What is being asked: When you reach the entries below, transcribe each one exactly as it stands.

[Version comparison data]
Start of Block
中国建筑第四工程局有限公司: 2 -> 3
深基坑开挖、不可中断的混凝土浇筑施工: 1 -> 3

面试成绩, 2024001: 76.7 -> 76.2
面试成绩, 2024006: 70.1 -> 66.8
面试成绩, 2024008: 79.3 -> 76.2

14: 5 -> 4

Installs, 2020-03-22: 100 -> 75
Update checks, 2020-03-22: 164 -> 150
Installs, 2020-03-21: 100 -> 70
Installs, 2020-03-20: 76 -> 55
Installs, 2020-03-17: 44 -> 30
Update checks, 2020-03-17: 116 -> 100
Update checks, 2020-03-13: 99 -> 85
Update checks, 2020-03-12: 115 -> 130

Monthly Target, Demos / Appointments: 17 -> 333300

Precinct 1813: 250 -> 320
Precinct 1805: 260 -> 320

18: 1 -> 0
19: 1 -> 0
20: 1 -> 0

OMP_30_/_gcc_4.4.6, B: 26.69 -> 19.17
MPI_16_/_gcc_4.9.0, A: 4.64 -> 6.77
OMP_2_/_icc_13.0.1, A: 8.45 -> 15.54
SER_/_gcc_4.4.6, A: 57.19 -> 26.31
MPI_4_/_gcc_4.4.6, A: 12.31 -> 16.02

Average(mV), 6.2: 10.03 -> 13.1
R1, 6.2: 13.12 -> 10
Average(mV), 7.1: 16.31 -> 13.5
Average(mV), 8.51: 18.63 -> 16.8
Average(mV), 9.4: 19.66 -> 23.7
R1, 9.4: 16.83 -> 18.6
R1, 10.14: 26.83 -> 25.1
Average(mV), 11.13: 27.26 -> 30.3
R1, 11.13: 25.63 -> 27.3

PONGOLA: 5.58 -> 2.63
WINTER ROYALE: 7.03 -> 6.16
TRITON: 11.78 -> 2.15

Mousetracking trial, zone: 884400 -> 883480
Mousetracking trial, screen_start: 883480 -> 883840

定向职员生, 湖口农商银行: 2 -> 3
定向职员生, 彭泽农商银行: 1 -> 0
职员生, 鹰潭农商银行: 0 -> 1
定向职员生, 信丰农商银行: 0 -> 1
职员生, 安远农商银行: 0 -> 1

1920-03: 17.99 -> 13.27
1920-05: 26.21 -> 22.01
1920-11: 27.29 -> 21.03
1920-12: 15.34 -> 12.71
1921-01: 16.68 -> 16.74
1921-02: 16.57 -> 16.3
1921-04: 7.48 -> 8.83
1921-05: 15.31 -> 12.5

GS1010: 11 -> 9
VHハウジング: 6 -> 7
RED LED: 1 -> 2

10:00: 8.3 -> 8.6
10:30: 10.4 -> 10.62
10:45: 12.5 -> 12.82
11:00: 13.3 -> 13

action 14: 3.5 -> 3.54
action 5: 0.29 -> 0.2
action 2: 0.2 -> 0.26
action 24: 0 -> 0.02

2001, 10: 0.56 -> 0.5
End of Block
Solution to this task:
中国建筑第四工程局有限公司: 2 -> 3
深基坑开挖、不可中断的混凝土浇筑施工: 1 -> 3

面试成绩, 2024001: 76.7 -> 76.2
面试成绩, 2024006: 70.1 -> 66.8
面试成绩, 2024008: 79.3 -> 76.2

14: 5 -> 4

Installs, 2020-03-22: 100 -> 75
Update checks, 2020-03-22: 164 -> 150
Installs, 2020-03-21: 100 -> 70
Installs, 2020-03-20: 76 -> 55
Installs, 2020-03-17: 44 -> 30
Update checks, 2020-03-17: 116 -> 100
Update checks, 2020-03-13: 99 -> 85
Update checks, 2020-03-12: 115 -> 130

Monthly Target, Demos / Appointments: 17 -> 333300

Precinct 1813: 250 -> 320
Precinct 1805: 260 -> 320

18: 1 -> 0
19: 1 -> 0
20: 1 -> 0

OMP_30_/_gcc_4.4.6, B: 26.69 -> 19.17
MPI_16_/_gcc_4.9.0, A: 4.64 -> 6.77
OMP_2_/_icc_13.0.1, A: 8.45 -> 15.54
SER_/_gcc_4.4.6, A: 57.19 -> 26.31
MPI_4_/_gcc_4.4.6, A: 12.31 -> 16.02

Average(mV), 6.2: 10.03 -> 13.1
R1, 6.2: 13.12 -> 10
Average(mV), 7.1: 16.31 -> 13.5
Average(mV), 8.51: 18.63 -> 16.8
Average(mV), 9.4: 19.66 -> 23.7
R1, 9.4: 16.83 -> 18.6
R1, 10.14: 26.83 -> 25.1
Average(mV), 11.13: 27.26 -> 30.3
R1, 11.13: 25.63 -> 27.3

PONGOLA: 5.58 -> 2.63
WINTER ROYALE: 7.03 -> 6.16
TRITON: 11.78 -> 2.15

Mousetracking trial, zone: 884400 -> 883480
Mousetracking trial, screen_start: 883480 -> 883840

定向职员生, 湖口农商银行: 2 -> 3
定向职员生, 彭泽农商银行: 1 -> 0
职员生, 鹰潭农商银行: 0 -> 1
定向职员生, 信丰农商银行: 0 -> 1
职员生, 安远农商银行: 0 -> 1

1920-03: 17.99 -> 13.27
1920-05: 26.21 -> 22.01
1920-11: 27.29 -> 21.03
1920-12: 15.34 -> 12.71
1921-01: 16.68 -> 16.74
1921-02: 16.57 -> 16.3
1921-04: 7.48 -> 8.83
1921-05: 15.31 -> 12.5

GS1010: 11 -> 9
VHハウジング: 6 -> 7
RED LED: 1 -> 2

10:00: 8.3 -> 8.6
10:30: 10.4 -> 10.62
10:45: 12.5 -> 12.82
11:00: 13.3 -> 13

action 14: 3.5 -> 3.54
action 5: 0.29 -> 0.2
action 2: 0.2 -> 0.26
action 24: 0 -> 0.02

2001, 10: 0.56 -> 0.5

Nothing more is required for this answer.